Este perfil ha vuelto a subrayarlo el Sr. Zapatero con una frase de cuyo profundo contenido no creo que se haya dado cuenta el inventivo líder: hay que seguir «forjando la convivencia de la España diversa, de un proyecto de país unido en que la inmensa mayoría de los ciudadanos, más allá de sus identidades, se sientan a gusto y respetados». Así llevamos cuatrocientos largos años. España posee una capital que revela esta profunda incapacidad para alumbrar algo propio y característico. Madrid es la única gran ciudad europea cuyos habitantes pueden tener cuatro generaciones capitalinas y seguir siendo extremeños, aragoneses o gallegos. De ahí nació esa increíble referencia de que en plena estepa se hable de Madrid como el rompeolas de España. En suma, no ha sido posible fabricar una identidad común. Y esta es aún la hora de lograrla. La hora Zapatero.

Hablemos de las identidades, esas radicales formas de ser y de estar que nos definen como otro frente a los otros. Consecuentemente estaremos hablando de naciones. Pero esa obviedad resulta inadmisible, según los propietarios del Estado español -la gran finca rural-, para alojar un proceso político que nos reconozca distintos y que, en definitiva, nos aproxime cordialmente. Se impone la unidad como un proyecto siempre glorioso. Es una gaita.

A principios del siglo XX se intentó con la hispanidad; más tarde lo pretendió José Antonio Primo de Rivera con sus alféreces angélicos; lo postuló luego Franco con su unidad de destino en lo universal. Sigue ahora esa senda el Sr. Zapatero. Literalmente las mismas palabras, la misma argamasa para unir esas identidades distintivas: el sufrimiento. Oigamos al leonés: «Entendimiento sincero y noble» a partir del «sufrimiento compartido de la sociedad española». El del terrorismo, claro. ¿Por qué hay que hornear España en el fuego del sufrimiento? Fuego de campamento, porque España es una excursión que viene de lejos con su mochila imposible y se orienta hacia la lejanía. Sin presente. Los españoles nunca tuvieron presente, salvo el del sufrimiento. El presente español es siempre una guerra o una represión. España no está hecha para la normalidad. El catalán se ha forjado en el comercio y la sentimentalidad. El vasco, en la industria y la emoción de la mar. El gallego, en la sensualidad y la saudade. El español, en el sufrimiento en que consiste ser español. Si somos normales no somos españoles y si somos españoles no somos normales. ¡Destino infausto! Tengo la sensación de que los primeros habitantes del Paraíso fueron españoles que forjaron su destierro en el imposible desafío de convertir a Dios en un compatriota. Repito: ¡que gaita!

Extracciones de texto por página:
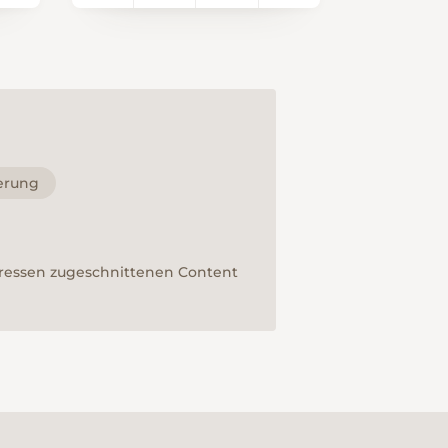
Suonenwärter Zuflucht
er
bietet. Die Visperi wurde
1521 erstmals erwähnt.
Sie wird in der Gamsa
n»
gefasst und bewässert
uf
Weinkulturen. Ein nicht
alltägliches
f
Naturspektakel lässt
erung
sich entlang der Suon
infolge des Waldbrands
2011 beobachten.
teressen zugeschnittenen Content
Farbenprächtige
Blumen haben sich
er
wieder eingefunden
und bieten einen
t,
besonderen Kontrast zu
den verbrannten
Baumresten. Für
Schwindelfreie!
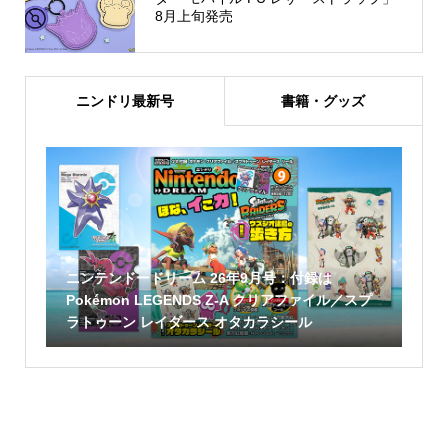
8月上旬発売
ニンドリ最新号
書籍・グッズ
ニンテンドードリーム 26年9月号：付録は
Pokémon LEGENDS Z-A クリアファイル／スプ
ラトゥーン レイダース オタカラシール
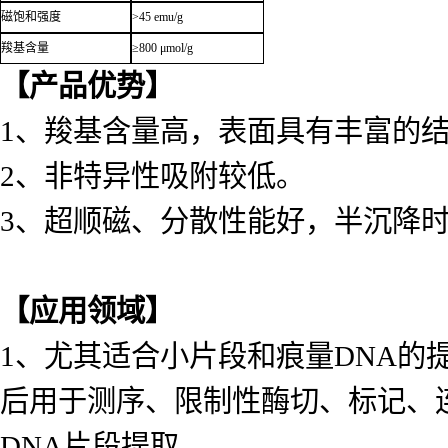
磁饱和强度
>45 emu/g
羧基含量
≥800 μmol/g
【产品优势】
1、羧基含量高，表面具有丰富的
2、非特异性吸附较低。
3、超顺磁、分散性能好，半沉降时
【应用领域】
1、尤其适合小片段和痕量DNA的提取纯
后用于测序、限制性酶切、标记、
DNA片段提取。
--
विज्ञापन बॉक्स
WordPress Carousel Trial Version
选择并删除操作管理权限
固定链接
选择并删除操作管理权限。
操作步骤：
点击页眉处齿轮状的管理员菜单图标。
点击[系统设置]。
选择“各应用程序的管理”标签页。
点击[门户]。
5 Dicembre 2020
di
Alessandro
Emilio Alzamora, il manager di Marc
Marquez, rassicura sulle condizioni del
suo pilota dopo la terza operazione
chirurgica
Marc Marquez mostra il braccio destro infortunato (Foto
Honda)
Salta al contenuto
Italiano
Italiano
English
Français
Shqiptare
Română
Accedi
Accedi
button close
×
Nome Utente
--
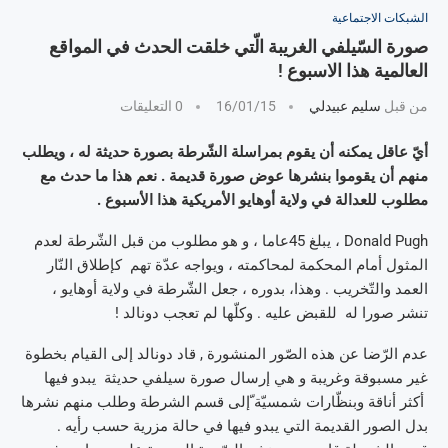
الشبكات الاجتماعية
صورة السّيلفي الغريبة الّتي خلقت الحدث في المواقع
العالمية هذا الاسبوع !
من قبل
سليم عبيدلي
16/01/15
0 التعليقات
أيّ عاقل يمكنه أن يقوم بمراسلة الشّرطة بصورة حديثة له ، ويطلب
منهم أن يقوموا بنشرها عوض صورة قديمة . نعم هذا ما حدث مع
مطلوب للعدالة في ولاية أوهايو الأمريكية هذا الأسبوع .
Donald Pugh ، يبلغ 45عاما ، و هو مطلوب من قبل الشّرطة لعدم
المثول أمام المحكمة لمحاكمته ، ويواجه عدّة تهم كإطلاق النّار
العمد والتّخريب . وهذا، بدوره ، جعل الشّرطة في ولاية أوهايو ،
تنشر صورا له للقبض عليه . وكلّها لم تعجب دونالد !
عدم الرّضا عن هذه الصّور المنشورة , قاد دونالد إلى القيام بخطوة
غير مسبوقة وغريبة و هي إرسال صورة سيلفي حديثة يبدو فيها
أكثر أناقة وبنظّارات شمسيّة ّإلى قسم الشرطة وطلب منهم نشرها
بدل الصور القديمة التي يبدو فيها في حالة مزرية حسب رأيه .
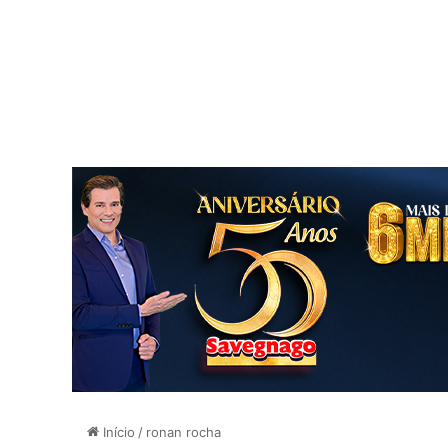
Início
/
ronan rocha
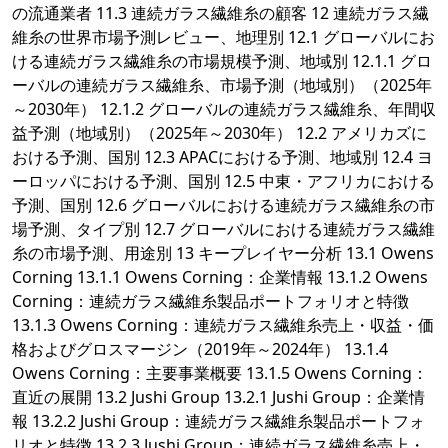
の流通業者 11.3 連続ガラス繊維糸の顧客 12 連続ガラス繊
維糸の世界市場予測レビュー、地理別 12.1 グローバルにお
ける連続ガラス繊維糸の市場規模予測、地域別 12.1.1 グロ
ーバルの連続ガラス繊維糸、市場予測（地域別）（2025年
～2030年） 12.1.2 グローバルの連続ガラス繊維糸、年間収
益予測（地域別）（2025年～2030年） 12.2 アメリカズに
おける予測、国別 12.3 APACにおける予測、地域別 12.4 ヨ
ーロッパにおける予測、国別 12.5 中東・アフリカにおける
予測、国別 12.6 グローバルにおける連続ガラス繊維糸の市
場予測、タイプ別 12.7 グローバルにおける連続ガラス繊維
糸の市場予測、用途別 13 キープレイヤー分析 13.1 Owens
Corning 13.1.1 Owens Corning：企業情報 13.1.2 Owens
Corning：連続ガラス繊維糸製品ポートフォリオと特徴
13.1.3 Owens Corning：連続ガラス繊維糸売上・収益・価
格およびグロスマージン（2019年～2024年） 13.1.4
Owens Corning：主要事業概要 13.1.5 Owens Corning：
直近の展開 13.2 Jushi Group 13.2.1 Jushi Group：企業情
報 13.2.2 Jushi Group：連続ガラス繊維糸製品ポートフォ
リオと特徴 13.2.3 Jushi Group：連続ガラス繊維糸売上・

Tareas a realizar:
1. Responde a partir del texto sobre la identidad española:
(a) ¿Qué ciudad es la única gran ciudad europea cuyos habitantes pueden tener cuatro generaciones capitalinas y seguir siendo extremeños, aragoneses o gallegos?
(b) ¿Con qué se intentó la unidad a principios del siglo XX?
(c) ¿En qué se ha forjado el gallego?
2. Prolonga el texto sobre la identidad española a partir de su última frase, con el mismo tono.

Respuestas por tarea:
1.
(a) Madrid.
(b) Con la hispanidad.
(c) En la sensualidad y la saudade.

2.
La capacidad española para negar las evidencias es infinita. Ahora mismo el jefe del Gobierno español ha decidido que la gran empresa de su legislatura va a consistir en ganar para su patria la importancia diplomática que le corresponde. Esperanza pobre. Recuerdo cuando los Sres. Castiella y Areilza publicaron su libro «Las reivindicaciones de España», en que se indicaban los territorios ultramarinos que habíamos de recobrar cuando la Alemania de Hitler alcanzara la victoria. Los mapas eran deslumbrantes. Un sombreado que recorría las costas de medio mundo indicaba lo que había de recobrarse para la españolidad. De todas las pretensiones que se hicieron públicas en aquellas fechas sólo se ha podido mantener, tras una modesta aventura bélica, la Isla de las Cabras, con su voluntariosa propietaria marroquí.

Cuando el Sr. Zapatero hacía su última campaña electoral, en que sólo le faltaron los elefantes de Aníbal, habló de dedicar sus esfuerzos de gobierno a las cuestiones económicas. Mala idea, porque la brillante economía de España ha resultado un fiasco potenkinista, una construcción de puras fachadas hecha por el Sr. Solbes para pasear a su soberano. Las constructoras chorrean concursos de acreedores, los bancos ordenan la agónica persecución de los pequeños morosos que cayeron en las trampas de las hipotecas, el superávit público desaparece sin alumbrar una política de expansión, la política social se reduce a donativos circunstanciales poco fiables, el consumo mengua de forma imparable y el paro se fija en un 10% para finales del año próximo.

En esas condiciones el Sr. Zapatero ha decidido imitar al rey católico y consagrarse a las batallas exteriores a fin de entretener al personal. Con eso y la batalla de Euskadi, amén de la intriga sobre el misterioso futuro de los socialistas veteranos, es posible que el Sr. Zapatero navegue un año o dos más, si los islamistas no vuelven a recordarnos su capacidad de violencia militar.

En cuanto a la batalla de Euskadi tornará a enmarcar ese dolor que no conduce sino a la alimentación de un irrisorio patriotismo español. Madrid ondea las banderas al viento sobre las cumbres nevadas. Aviso a los montañeros vascos.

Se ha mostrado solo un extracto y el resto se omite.